Question

An infinitely long conductor carrying the current $i$ with a semiconductor loop in the $x - y$ plane and two straight parts. One parallel to $x$ axis and another coinciding with $z$ axis. What is the magnetic field at the centre $P$ of the semiconductor loop?

Answer 1

Hint
By using the formula of the magnetic field of a straight wire carrying the current, the magnetic field is determined. Here the current is passed in three wires, so the three magnetic fields are determined and by adding the three magnetic fields, the magnetic field at the centre $P$ is determined.
The magnetic field of a straight wire carrying the current is given by,
$\Rightarrow B = \dfrac{{{\mu _0}}}{{4\pi }}\dfrac{{2I}}{r}$
Where, $B$ is the magnetic field, ${\mu _0}$ is the permeability of free space, $I$ is the current and $r$ is the distance.

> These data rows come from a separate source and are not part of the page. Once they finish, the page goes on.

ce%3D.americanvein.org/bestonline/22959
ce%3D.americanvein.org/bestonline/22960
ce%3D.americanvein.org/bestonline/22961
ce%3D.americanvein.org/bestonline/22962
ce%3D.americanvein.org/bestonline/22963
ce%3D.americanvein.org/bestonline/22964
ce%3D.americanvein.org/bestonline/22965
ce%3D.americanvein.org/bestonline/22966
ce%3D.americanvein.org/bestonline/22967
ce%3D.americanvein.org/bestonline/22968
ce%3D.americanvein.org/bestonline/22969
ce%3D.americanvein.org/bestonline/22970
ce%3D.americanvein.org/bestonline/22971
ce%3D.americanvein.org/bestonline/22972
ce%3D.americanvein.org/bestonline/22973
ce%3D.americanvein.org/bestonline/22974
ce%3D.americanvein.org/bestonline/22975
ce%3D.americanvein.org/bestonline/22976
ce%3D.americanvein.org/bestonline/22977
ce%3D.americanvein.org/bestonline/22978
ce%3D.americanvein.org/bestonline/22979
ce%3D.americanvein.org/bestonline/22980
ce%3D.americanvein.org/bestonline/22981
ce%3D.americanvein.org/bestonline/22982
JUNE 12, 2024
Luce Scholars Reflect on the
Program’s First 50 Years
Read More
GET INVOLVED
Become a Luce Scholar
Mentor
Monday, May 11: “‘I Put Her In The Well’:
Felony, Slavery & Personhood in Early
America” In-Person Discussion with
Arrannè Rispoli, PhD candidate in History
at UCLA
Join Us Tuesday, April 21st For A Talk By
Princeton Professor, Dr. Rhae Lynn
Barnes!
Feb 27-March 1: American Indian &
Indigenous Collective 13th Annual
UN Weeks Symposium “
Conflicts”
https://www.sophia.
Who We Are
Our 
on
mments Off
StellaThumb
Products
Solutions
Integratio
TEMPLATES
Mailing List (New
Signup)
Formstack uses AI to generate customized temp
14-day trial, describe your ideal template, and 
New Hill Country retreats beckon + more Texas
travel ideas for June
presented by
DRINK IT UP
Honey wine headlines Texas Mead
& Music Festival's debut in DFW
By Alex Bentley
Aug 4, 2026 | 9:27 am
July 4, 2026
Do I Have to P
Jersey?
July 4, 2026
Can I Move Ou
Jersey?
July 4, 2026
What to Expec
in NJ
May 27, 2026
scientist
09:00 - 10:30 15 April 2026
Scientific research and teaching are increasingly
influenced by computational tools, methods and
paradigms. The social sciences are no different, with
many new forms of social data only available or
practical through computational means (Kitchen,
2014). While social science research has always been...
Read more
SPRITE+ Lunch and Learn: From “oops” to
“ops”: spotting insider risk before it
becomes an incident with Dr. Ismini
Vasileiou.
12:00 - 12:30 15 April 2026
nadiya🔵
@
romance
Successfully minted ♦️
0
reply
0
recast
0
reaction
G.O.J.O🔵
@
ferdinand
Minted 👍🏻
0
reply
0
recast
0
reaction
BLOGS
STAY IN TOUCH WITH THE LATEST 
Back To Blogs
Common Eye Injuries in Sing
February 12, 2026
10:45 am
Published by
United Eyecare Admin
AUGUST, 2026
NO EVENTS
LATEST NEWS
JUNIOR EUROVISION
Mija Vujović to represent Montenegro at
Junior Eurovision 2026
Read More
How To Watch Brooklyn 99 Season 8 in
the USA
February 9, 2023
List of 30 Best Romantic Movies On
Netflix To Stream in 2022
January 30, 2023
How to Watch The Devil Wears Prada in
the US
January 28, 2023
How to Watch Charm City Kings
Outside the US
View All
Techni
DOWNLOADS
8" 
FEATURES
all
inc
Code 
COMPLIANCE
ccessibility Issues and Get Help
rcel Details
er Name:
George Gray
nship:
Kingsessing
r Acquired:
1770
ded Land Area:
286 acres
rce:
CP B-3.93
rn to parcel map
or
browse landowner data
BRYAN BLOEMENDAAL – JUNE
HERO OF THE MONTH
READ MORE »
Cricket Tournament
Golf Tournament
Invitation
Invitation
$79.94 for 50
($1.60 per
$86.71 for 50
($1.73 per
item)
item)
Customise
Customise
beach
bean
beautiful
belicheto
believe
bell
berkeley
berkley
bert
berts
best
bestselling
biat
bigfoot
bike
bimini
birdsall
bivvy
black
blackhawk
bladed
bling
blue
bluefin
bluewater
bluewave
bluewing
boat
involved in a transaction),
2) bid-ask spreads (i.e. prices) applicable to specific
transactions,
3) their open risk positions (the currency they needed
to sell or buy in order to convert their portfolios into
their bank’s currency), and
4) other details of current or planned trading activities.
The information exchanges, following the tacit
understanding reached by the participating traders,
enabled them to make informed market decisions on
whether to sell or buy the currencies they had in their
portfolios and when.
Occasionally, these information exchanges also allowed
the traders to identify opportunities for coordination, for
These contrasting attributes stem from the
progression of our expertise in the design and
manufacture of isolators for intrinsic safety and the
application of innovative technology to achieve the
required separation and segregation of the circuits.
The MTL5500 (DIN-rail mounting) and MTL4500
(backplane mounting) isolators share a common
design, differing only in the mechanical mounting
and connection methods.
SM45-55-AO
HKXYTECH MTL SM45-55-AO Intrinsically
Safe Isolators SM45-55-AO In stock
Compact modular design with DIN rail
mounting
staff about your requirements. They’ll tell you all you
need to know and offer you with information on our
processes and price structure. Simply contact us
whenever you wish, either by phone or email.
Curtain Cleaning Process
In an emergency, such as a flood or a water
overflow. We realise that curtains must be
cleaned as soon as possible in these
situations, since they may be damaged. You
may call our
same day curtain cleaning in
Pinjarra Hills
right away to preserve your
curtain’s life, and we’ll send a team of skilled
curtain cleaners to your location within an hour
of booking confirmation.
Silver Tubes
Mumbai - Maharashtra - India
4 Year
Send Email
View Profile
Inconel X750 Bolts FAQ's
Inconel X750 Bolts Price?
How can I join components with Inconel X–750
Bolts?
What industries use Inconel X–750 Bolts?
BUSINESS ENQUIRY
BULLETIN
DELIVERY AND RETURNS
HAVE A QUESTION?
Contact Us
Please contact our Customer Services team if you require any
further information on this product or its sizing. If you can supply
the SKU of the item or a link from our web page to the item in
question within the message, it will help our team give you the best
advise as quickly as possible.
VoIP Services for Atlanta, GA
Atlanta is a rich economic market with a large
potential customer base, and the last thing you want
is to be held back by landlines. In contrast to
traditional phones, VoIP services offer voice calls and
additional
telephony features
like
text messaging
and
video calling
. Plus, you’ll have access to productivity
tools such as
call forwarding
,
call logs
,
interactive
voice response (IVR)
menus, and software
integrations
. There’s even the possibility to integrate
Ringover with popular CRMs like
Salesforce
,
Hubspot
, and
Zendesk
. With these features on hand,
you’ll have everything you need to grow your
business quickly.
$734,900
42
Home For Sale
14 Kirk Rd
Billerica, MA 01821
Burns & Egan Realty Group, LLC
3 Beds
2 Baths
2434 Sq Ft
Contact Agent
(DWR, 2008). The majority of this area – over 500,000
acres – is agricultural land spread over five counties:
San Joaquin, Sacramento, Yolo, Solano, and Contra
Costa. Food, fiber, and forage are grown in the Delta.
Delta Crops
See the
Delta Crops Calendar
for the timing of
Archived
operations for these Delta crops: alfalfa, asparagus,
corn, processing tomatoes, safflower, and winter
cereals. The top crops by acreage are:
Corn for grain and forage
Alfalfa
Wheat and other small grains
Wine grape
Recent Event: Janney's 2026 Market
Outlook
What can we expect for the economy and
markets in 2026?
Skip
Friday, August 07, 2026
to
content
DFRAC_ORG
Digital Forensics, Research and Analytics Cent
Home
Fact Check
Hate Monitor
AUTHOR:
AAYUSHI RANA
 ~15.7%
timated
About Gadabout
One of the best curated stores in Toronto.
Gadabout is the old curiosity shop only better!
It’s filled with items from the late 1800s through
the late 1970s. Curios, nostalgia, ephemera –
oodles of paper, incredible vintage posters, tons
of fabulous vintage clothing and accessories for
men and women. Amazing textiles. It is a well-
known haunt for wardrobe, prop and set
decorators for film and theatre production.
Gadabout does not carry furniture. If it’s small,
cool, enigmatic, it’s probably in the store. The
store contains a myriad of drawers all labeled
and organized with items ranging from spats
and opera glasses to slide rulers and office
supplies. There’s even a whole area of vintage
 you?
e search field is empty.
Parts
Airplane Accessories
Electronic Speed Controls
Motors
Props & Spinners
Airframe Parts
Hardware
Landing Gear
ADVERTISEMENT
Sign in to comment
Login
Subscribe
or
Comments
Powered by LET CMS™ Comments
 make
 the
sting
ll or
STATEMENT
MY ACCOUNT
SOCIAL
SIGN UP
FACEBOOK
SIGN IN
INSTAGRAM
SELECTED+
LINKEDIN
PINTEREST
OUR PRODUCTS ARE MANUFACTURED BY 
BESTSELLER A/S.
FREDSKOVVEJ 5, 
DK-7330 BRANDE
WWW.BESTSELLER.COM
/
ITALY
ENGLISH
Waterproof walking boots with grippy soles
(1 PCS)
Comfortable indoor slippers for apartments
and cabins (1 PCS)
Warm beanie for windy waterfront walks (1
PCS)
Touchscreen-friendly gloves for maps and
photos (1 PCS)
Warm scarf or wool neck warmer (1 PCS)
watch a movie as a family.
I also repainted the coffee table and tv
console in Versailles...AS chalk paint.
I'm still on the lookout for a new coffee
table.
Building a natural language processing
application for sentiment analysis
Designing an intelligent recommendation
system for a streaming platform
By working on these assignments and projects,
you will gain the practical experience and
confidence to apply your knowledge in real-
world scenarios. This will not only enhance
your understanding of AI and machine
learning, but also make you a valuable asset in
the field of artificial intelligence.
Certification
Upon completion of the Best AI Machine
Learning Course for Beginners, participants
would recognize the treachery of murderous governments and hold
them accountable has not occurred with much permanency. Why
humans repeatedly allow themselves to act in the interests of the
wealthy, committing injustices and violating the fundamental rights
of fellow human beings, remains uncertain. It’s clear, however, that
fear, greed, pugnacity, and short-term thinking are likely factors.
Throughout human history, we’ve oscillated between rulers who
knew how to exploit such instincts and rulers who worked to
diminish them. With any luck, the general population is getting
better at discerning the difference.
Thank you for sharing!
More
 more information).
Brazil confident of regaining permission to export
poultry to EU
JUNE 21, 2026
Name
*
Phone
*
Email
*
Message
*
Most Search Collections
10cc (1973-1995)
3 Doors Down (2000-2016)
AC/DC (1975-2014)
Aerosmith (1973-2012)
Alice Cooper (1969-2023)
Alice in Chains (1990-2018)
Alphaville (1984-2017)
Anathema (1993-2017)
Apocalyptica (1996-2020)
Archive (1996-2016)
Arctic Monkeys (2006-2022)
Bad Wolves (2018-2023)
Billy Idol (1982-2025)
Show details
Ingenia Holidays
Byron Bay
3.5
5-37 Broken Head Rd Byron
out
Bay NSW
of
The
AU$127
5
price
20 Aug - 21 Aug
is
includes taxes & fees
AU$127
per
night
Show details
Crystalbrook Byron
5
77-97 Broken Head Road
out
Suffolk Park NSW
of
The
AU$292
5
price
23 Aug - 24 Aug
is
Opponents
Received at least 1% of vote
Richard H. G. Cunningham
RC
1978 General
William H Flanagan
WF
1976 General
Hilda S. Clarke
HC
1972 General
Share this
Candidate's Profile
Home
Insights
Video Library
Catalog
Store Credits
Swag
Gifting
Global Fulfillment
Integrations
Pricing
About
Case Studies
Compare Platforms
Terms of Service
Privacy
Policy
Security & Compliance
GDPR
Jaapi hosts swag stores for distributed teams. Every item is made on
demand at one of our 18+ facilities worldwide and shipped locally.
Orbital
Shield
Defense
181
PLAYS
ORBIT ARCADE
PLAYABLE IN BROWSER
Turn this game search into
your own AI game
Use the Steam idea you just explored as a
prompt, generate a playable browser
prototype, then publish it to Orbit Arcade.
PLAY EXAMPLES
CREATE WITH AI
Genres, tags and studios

Complete step by step answer
The magnetic induction at $P$ due to the current through straight part of the conductor parallel to $x$ axis is, then
$\Rightarrow {B_1} = \dfrac{{{\mu _0}}}{{4\pi }}\dfrac{{2I}}{r}$
The magnetic field act along $z$ axis, then
$\Rightarrow {\vec B_1} = \dfrac{{{\mu _0}}}{{4\pi }}\dfrac{{2I}}{r}\hat k\,.................\left( 1 \right)$
The magnetic field induction at $P$ due to current through the semi-circular loop in $x - y$ plane is, then
$\Rightarrow {B_2} = \dfrac{{{\mu _0}}}{{4\pi }}\dfrac{{2I\pi }}{r}$
The magnetic field act along $z$ axis, then
$\Rightarrow {\vec B_2} = \dfrac{{{\mu _0}}}{{4\pi }}\dfrac{{2I\pi }}{r}\hat k\,.................\left( 2 \right)$
The magnetic field induction at $P$ due to current through the straight part of the conductor coinciding with $z$ axis is, then
$\Rightarrow {B_3} = \dfrac{{{\mu _0}}}{{4\pi }}\dfrac{{2I}}{r}$
The magnetic act outwards, so it is negative, then
$\Rightarrow {\vec B_3} = \dfrac{{{\mu _0}}}{{4\pi }}\dfrac{{2I}}{r}\left( { - \hat i} \right)\,..................\left( 3 \right)$
The total magnetic field at $P$ is,
$\Rightarrow \vec B = {\vec B_1} + {\vec B_2} + {\vec B_3}$
By substituting the equation (1), equation (2) and equation (3) in the above equation, then the above equation is written as,
$\Rightarrow \vec B = \left( {\dfrac{{{\mu _0}}}{{4\pi }}\dfrac{{2I}}{r}\hat k} \right) + \left( {\dfrac{{{\mu _0}}}{{4\pi }}\dfrac{{2I\pi }}{r}\hat k} \right) + \left( {\dfrac{{{\mu _0}}}{{4\pi }}\dfrac{{2I}}{r}\left( { - \hat i} \right)} \right)$
By taking the term $\dfrac{{{\mu _0}}}{{4\pi }}\dfrac{{2I}}{r}$ as a common term and take this term outside from the equation, then the above equation is written as,
$\vec B = \dfrac{{{\mu _0}}}{{4\pi }}\dfrac{{2I}}{r}\left[ {\hat k + \pi \hat k - \hat i} \right]$
Then the above equation is also written as,
$\vec B = \dfrac{{{\mu _0}}}{{4\pi }}\dfrac{{2I}}{r}\left[ {\left( {1 + \pi } \right)\hat k - \hat i} \right]$
Thus, the above equation shows the total magnetic field at the centre $P$.

Note
In every vector equation the unit vector is multiplied, so that the unit vector $\hat k$ is multiplied with the equation (1) and the equation (2) and the unit vector $\hat i$ is multiplied with the equation (3). The current is passing through the three wires, so the magnetic field is produced in both the three wires. By adding the three equations, the total magnetic field is determined.